Le titre originel de ce texte était "familles africaines". Il se trouve qu'étant passionné d'histoire et un peu fouineur dans l'âme, je m'intéresse à l'étymologie des mots que j'emploie. (7 ans de latin aide pour cela également). Il se trouve que le mot "famille" vient du latin "famulus" qui se décline en "familia" et désigne la réunion des esclaves de la maison. Cet emploi est resté en l'état pendant très longtemps en Europe même au Moyen Age. D'où le terme de chef de famille ou gouvernement de famille, expression logique du point de vue des romains, car le chef de famille ne peut être qu'un citoyen romain libre.
La restriction du mot "famille" aux liens de parenté est plutôt tardive dans l'histoire européenne. J'ai donc choisi de dire la maison Akan, plutôt que la famille Akan, étant donné que le concept d'esclaves au sens européen du terme ne s'applique pas dans les sociétés africaines.
La société akan utilise le terme de "abasua" pour désigner le groupe auquel un individu est considéré comme appartenant. Il existe également le terme de "fifo" qui désigne plutôt un groupe de personnes qui vivent dans une maison et y travaille. La société akan s'organise autour des femmes et de la lignée maternelle. Ainsi, l'abasua d'une femme est celle de sa mère et celle d'un homme également. Mari et femme n'appartiennent pas à la même abasua.
L'abasua et ses relations sont complexes. C'est la femme la plus ancienne vivante de l'abasua qui a le pouvoir de désigner le successeur (tête de proue) de la famille, homme ou femme, bien que généralement, la responsabilité est confiée à un homme (la règle n'est pas absolue pour autant). Elle a également le pouvoir d'enlever ce titre lorsque la personne se montre indigne de son titre.
A la cour des rois akan, le roi dispose de plusieurs conseillers. Ces derniers lui prodiguent la sagesse, lorsque toutefois, une question n'est pas résolue, chaque conseiller va consulter auprès de son abasua et notamment des ancêtres de la famille. C'est la femme la plus ancienne de la famille qui tient rôle d'interprétatrice de la voix des ancêtres, bien souvent. A noter que l'abasua n'est forte que du lieu ou l'on conserve les "sièges ancestraux".

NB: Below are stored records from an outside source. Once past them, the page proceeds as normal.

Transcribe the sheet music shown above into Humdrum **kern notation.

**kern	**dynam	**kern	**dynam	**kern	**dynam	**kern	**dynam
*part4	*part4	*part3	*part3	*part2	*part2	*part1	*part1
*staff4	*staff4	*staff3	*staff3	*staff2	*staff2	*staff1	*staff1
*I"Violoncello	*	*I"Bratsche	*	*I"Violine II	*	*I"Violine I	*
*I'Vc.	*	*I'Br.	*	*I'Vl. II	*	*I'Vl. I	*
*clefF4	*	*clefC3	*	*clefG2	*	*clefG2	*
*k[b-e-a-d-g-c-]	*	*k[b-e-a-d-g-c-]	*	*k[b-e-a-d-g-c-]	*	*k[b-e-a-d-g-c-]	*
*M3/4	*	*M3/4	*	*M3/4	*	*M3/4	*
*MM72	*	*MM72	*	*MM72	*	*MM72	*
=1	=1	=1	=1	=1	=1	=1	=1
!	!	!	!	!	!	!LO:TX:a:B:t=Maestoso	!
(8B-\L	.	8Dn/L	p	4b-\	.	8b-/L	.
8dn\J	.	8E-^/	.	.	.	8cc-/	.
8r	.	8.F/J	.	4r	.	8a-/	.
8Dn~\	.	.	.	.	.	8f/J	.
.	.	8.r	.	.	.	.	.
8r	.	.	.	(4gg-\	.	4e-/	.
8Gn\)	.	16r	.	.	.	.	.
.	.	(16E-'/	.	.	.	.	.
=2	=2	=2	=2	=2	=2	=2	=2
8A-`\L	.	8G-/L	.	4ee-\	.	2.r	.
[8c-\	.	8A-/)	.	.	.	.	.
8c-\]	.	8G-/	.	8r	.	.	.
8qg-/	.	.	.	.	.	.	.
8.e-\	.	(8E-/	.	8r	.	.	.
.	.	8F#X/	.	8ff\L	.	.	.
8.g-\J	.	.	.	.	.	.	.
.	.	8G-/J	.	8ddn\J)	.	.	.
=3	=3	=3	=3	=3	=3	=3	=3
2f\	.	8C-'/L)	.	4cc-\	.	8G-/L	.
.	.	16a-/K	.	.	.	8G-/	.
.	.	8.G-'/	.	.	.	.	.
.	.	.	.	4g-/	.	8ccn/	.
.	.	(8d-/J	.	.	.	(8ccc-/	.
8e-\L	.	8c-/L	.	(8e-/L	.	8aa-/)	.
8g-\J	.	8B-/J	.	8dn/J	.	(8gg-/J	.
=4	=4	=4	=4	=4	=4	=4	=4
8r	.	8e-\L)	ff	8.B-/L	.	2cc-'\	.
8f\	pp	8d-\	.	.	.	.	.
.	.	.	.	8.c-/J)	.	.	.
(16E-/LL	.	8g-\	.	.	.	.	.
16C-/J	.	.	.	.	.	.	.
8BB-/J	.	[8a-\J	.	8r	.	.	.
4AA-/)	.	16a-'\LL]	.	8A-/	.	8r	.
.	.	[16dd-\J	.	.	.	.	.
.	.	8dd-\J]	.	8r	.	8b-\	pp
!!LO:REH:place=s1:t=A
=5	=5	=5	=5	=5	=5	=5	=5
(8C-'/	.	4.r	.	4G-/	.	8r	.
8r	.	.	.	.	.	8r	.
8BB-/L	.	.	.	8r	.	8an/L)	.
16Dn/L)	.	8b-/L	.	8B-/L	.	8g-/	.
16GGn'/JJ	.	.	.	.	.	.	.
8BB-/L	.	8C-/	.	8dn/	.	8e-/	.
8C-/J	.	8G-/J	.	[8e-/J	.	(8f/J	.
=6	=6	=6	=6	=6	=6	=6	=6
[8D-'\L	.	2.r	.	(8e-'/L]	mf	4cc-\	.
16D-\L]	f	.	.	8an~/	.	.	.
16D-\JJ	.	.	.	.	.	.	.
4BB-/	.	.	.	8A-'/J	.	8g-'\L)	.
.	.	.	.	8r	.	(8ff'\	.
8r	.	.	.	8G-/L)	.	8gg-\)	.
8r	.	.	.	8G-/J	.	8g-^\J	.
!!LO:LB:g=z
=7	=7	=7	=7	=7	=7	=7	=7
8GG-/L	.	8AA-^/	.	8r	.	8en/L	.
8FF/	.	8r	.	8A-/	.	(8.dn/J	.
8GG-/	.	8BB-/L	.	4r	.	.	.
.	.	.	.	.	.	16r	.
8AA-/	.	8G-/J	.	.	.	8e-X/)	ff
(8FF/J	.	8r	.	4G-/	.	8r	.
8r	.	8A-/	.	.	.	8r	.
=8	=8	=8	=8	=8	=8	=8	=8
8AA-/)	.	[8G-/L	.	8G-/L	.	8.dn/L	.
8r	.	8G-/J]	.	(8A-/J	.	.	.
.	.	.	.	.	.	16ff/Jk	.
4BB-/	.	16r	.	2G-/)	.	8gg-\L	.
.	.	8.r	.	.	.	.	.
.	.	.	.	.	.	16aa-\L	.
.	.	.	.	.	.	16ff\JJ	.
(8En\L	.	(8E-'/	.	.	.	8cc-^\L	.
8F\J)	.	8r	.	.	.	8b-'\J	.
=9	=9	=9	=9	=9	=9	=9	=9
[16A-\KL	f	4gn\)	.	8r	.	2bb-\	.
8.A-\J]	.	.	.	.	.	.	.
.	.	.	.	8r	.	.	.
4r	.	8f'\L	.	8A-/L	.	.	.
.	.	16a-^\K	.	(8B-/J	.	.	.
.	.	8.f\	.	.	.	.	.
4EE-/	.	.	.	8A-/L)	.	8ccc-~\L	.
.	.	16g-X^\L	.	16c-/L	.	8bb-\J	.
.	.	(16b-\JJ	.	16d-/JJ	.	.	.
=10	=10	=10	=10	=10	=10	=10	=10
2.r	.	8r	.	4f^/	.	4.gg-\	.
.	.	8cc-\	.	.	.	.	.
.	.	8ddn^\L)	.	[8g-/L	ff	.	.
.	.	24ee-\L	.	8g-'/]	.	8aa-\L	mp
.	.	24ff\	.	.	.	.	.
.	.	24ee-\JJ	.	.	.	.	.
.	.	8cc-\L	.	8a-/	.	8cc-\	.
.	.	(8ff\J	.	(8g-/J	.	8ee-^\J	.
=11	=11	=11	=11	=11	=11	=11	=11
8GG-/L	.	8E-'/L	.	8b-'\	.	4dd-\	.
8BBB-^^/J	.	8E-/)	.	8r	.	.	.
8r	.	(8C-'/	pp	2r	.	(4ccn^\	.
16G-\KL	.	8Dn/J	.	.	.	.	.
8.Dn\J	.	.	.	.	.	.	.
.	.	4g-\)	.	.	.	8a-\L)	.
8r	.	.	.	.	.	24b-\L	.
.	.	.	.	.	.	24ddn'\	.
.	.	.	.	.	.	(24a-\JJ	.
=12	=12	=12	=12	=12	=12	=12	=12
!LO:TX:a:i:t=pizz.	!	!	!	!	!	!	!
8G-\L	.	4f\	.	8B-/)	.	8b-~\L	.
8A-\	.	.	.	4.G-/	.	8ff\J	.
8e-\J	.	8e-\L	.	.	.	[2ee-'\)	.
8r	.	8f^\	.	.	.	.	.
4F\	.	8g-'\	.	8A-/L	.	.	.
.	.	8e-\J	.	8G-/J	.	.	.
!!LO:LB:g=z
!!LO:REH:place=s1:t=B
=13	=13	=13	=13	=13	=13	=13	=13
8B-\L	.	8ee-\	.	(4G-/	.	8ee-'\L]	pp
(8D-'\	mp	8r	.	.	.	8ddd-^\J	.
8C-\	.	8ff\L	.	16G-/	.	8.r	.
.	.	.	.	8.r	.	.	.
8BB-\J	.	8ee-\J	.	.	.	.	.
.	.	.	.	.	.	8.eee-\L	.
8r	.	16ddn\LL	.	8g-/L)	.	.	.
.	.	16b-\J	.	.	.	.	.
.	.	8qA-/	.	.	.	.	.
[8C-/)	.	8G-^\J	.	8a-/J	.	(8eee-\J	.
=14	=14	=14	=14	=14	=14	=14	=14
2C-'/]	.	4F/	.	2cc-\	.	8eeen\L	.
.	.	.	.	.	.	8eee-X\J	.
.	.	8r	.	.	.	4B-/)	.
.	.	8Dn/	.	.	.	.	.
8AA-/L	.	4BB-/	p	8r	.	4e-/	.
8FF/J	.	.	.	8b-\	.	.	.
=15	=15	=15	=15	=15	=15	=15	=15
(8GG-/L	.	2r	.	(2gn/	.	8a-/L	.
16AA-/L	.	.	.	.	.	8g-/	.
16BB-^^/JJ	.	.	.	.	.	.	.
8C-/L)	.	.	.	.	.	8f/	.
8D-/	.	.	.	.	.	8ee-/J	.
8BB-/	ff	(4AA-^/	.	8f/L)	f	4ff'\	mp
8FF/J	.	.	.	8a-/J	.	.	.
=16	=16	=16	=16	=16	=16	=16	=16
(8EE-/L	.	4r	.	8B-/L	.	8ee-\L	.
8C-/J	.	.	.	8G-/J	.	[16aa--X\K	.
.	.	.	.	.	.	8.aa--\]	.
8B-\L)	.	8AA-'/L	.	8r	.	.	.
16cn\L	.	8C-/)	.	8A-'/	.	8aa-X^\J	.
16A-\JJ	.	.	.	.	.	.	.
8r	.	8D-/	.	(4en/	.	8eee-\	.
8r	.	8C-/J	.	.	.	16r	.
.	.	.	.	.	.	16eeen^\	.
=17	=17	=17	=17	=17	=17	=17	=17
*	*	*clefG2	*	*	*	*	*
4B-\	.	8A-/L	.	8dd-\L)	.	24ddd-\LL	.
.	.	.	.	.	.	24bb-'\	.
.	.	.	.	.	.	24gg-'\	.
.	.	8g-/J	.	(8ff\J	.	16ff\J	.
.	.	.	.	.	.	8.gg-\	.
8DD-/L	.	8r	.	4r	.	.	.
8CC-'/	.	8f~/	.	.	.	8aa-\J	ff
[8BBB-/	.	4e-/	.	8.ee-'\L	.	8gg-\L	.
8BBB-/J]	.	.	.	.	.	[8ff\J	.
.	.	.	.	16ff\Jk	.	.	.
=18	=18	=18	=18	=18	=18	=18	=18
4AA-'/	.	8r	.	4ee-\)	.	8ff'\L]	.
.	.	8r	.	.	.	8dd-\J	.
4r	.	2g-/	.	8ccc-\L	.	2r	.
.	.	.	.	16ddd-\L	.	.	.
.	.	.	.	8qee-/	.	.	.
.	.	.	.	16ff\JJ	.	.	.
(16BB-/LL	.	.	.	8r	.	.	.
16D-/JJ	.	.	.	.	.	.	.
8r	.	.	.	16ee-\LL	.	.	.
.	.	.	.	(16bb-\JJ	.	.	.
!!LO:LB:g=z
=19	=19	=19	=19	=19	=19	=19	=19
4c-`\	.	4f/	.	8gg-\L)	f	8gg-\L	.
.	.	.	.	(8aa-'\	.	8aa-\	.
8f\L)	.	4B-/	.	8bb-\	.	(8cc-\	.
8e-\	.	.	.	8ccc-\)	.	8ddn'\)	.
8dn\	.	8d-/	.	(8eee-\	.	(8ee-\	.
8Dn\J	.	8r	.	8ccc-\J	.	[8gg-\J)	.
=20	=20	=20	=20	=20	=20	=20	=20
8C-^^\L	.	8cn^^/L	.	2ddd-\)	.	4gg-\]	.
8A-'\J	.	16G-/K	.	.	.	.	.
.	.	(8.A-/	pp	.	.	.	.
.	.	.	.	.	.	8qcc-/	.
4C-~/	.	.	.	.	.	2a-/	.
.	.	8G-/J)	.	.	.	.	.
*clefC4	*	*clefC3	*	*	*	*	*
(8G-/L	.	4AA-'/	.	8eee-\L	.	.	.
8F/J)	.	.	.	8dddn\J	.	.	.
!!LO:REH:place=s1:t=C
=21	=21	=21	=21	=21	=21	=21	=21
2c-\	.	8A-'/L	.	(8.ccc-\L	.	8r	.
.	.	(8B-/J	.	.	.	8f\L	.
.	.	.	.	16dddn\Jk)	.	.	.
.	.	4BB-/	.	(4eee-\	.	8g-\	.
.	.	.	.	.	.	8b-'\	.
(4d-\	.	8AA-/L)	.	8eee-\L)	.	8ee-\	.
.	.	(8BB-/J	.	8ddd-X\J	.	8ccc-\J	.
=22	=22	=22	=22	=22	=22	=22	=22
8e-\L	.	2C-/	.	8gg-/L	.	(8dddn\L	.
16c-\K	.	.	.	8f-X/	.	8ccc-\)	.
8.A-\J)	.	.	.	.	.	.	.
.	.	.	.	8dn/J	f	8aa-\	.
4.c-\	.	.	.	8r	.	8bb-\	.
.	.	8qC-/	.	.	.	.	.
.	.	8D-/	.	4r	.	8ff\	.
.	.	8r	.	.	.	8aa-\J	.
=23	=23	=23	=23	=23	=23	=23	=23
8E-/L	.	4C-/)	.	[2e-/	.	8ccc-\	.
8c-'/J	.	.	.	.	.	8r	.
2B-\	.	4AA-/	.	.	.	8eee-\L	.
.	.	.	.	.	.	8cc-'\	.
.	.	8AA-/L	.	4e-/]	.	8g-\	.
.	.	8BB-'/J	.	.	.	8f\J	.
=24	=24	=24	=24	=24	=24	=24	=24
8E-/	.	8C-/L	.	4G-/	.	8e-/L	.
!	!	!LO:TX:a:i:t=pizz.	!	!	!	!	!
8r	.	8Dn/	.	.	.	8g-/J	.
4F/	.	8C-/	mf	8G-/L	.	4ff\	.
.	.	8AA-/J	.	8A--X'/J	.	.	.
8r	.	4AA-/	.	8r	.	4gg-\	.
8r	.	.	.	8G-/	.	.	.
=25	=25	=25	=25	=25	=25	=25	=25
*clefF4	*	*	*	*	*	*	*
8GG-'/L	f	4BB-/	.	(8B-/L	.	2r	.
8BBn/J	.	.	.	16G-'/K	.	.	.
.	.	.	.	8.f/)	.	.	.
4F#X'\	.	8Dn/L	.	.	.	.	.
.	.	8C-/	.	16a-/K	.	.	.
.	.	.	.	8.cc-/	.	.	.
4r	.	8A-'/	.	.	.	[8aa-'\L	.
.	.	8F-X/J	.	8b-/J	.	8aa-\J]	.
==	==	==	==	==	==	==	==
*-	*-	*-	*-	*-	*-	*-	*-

Les Akan ont une organisation socio-politique remarquable qui a fait leur force et bâti l'empire Akan, du Ghana à la Côte d'Ivoire. Les Abasua en s'étendant se sont complexifiées pour former de véritables structures politico-économiques. Les femmes ne reposent pas sur leur mari pour le soutien financier, puisqu'elles n'appartienent pas en soi à son abasua. A cause de l'interdiction de se marier entre membres de la même lignée, l'homme trouvait systématiquement sa femme dans un village voisin. Il arrivait donc bien souvent que le mari et la femme ne vivent ensemble que par intermittence, chacun contribuant à la nouvelle abasua formée par le commerce et l'échange commercial.
Les femmes de la société Akan sont donc des entrepreneuses et commerçantes de fait. Elles ne dépendent pas de leur mari. C'est aussi ce qui explique le fait que la société Akan permet également une facilité bien plus grande pour les femmes de divorcer d'un mari maltraitant, irrespectueux ou indésirable.
Les femmes dans la société Akan sont indépendantes financièrement et le mari et les enfants dépendent d'elle pour être nourri. Cette dépendance est plus formelle qu'effective. Il s'agit plus d'une répartition sociale des rôles que d'une obligation ou soumission de l'homme. Beaucoup ont interprété cette situation comme une forme de matriarcat. Or ce n'est pas dut tout semblable. Le pouvoir n'est pas détenu par les femmes mais il y a un jeu constant d'équilibre où nul ne dépend complètement de l'autre.
La transmission des biens se fait de l'oncle de la mère vers les fils de la mère en général. L'objectif caché de cette pratique est d'empêcher qu'un enfant ne retrouve un jour privé de biens à cause de la négligence ou la haine du père ou de l'abasua paternelle ou d'une grave désaccord entre les abasua paternelle et maternelle pour une raison quelconque.
En résumé, les femmes de la société Akan jouissent d'un grand pouvoir économique et politique via le système de l'abasua. L'arrivée des missionaires chrétiens suisses au Ghana dans les années 1800 va profondément perturber cette belle situation des femmes et introduire des notions étrangères aux femmes Akan telles que la soumission à leur mari et la dépendance sur le mari pour les besoins financiers. Toutefois, la société Akan perdure encore aujourd'hui et est très vivace dans les pays que sont le Ghana et la Côte d'Ivoire.
J'espère que vous en avez appris autant que moi en lisant le texte comme moi j'ai appris en lisant les sources sur lesquelles je m'appuie. Nous aborderons dans un autre article, le détail des relations économiques dans les sociétés Akan.